Les citoyens reconnaissent l’utilité de l’intelligence artificielle mais s’en méfient. C’est ce qui ressort d’une consultation publique dont les résultats ont été dévoilés mercredi.
Le gouvernement l’avait annoncé en 2019 : l’intelligence artificielle (IA) doit «s’enraciner dans le tissu social» pour «améliorer la vie de tous les citoyens» et son développement doit être «centré sur les besoins de l’humain». Afin de mieux cerner la perception de la population quant aux opportunités et aux défis que représente l’IA au Luxembourg et pour pouvoir mettre en œuvre sa vision stratégique, le gouvernement avait lancé en novembre dernier une consultation publique, dont les résultats ont été présentés mercredi au cours d’une conférence de presse à laquelle a participé le Premier ministre et ministre de la Digitalisation, Xavier Bettel.
Sur les 20 000 courriers envoyés auprès d’un échantillon représentatif des résidents âgés de plus de 16 ans, le Luxembourg institute of socio-economic research (Liser), en charge de l’analyse de cette enquête, a reçu près de 2 400 réponses. «Cela montre un intérêt indéniable de la population quant à la question de l’IA», relève le professeur Aline Muller, directrice générale du Liser.
Il ressort ainsi de cette étude qu’une large majorité des citoyens considère que l’IA présente des avantages et peut apporter des progrès, en facilitant les tâches de la vie quotidienne (70%) ou en automatisant des tâches répétitives sur le plan professionnel (64%). Pour les personnes en faveur d’une utilisation accrue de l’IA, c’est dans le domaine de l’administration publique que l’IA pourrait se révéler particulièrement utile, notamment pour réduire les démarches administratives, permettre le suivi de la mobilité voire offrir une mobilité personnalisée, ou encore pour établir un système de trafic intelligent. Sans oublier le domaine de la santé : l’IA aurait un rôle à jouer pour recevoir des diagnostics médicaux plus précis mais aussi prévenir des maladies, selon les sondés.
Par contre, ils sont tout autant (64%) à considérer que l’intelligence artificielle n’est pas fiable et plus de la moitié des personnes ayant participé à l’enquête estime que le recours à l’IA est opaque – les individus ne savent pas où elle est utilisée ni avec quelles données. Si l’IA paraît peu risquée dans le domaine de la mobilité, il en va différemment en matière de sécurité et de défense et pour la santé. «Ces domaines présentent beaucoup de potentiel pour les participants, mais aussi beaucoup de risques», souligne le professeur Aline Muller.
En outre, un peu plus d’un résident sur deux (54%) connaît le Règlement général sur la protection des données (RGPD) mais parmi eux, moins d’un individu sur trois (27%) considère que ce règlement protège suffisamment les citoyens. Toutefois, plus des trois quarts de la population fait plutôt confiance à l’administration publique, alors qu’ils ne sont que 46% à faire confiance au secteur privé. «Sans surprise, l’enquête confirme qu’au Luxembourg, les gens sont hyper connectés tout en étant très conscients que leur vie privée n’est pas nécessairement respectée : ils sont lucides sur le fait que des données sont vendues ou collectées à leur insu», résume la directrice du Liser.
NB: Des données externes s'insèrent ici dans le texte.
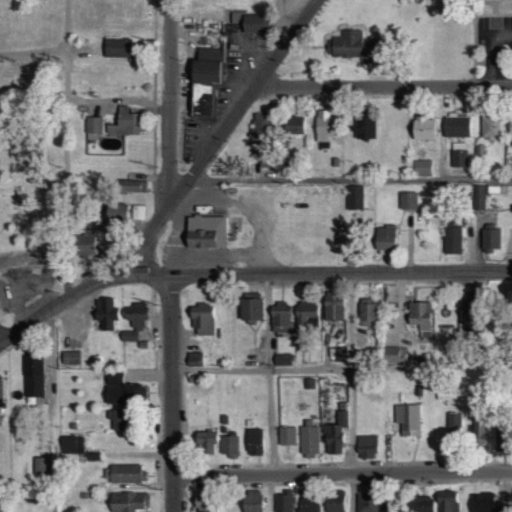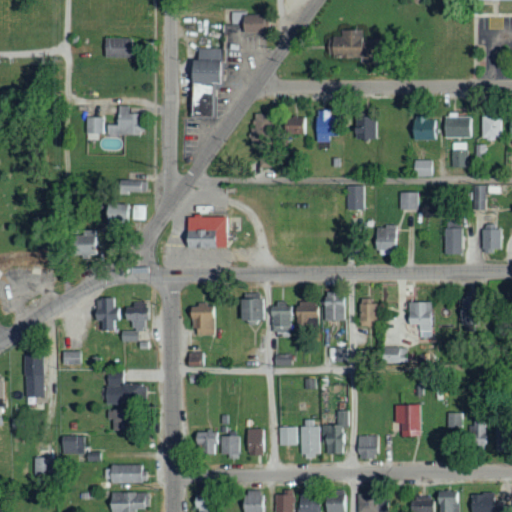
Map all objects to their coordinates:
building: (482, 0)
building: (491, 0)
road: (281, 20)
building: (246, 22)
parking lot: (496, 46)
building: (116, 47)
building: (351, 47)
road: (33, 51)
road: (496, 53)
building: (203, 81)
road: (385, 86)
road: (170, 102)
building: (124, 123)
building: (292, 126)
building: (323, 126)
building: (456, 126)
building: (509, 127)
building: (363, 128)
building: (490, 128)
building: (93, 129)
building: (261, 129)
building: (423, 129)
road: (221, 135)
road: (66, 149)
building: (458, 155)
building: (422, 168)
road: (351, 178)
building: (129, 187)
building: (354, 197)
building: (478, 198)
building: (408, 201)
building: (137, 213)
building: (115, 215)
building: (204, 233)
building: (384, 239)
building: (490, 240)
building: (452, 241)
building: (84, 244)
road: (323, 274)
road: (64, 303)
building: (332, 308)
building: (248, 311)
building: (466, 312)
building: (106, 314)
building: (366, 315)
building: (305, 317)
building: (419, 318)
building: (280, 319)
building: (201, 320)
building: (134, 321)
road: (0, 343)
building: (337, 355)
building: (388, 355)
building: (71, 358)
building: (281, 360)
road: (342, 368)
road: (268, 374)
building: (33, 376)
building: (1, 390)
building: (121, 390)
road: (172, 393)
road: (352, 393)
building: (407, 418)
building: (115, 419)
building: (454, 419)
building: (478, 434)
building: (287, 435)
building: (334, 435)
building: (309, 438)
building: (252, 441)
building: (206, 442)
building: (229, 445)
building: (367, 445)
building: (73, 448)
building: (41, 465)
building: (126, 472)
road: (343, 474)
building: (127, 501)
building: (251, 501)
building: (446, 501)
building: (283, 502)
building: (483, 502)
building: (334, 503)
building: (372, 504)
building: (306, 505)
building: (202, 506)
building: (421, 506)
Des plus de 60 ans «branchés»
Contrairement à ce à quoi l’on aurait pu s’attendre, l’enquête montre par ailleurs que les plus de 60 ans sont loin d’être déconnectés. «Il y a un très grand intérêt des personnes de plus de 60 ans pour l’IA, notamment dans le domaine de la santé. Ils s’informent aussi très activement. En fait, plus que l’âge, ce sont les inégalités sociales, particulièrement en termes d’éducation, qui favorisent la déconnexion, analyse Aline Muller. Il faut donc expliquer l’IA dans des termes qui puissent être compris par tous.»
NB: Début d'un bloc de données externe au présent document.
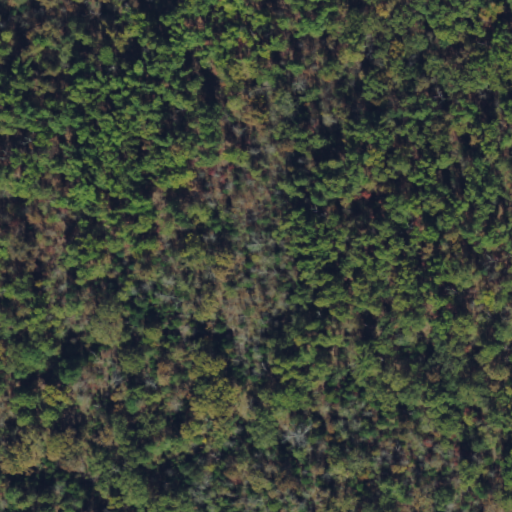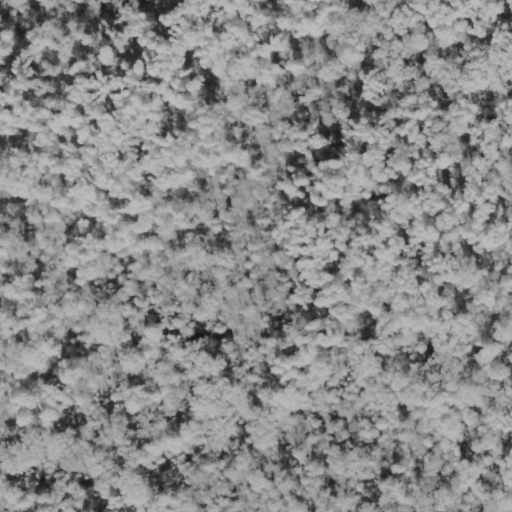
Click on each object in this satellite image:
road: (260, 278)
«Les plus de 60 ans sont branchés, a plaisanté le Premier ministre. Ils sont beaucoup plus connectés que ce que l’on pourrait penser. Je pense même qu’une personne plus âgée aura davantage tendance à lire les conditions d’utilisation que quelqu’un de plus jeune. Il faut donc faire comprendre à tous, dès le plus jeune âge, que lorsqu’on cherche quelque chose sur internet, en fait, on n’est pas seul.»
D’ailleurs, plus de 80% des répondants souhaitent la mise en place d’une campagne de sensibilisation et d’information sur l’usage de l’IA. «Nous ne pouvons pas nous cacher derrière la complexité de la technologie et devrons rester en échange permanent avec les experts. Il faut activement veiller à éviter toute inégalité liée à l’IA et s’assurer que l’être humain soit toujours le bénéficiaire de la technologie», a commenté Xavier Bettel, rappelant en outre qu’une dizaine de projets au sein de différentes administrations sont en cours de développement afin d’expérimenter concrètement avec les algorithmes les plus modernes.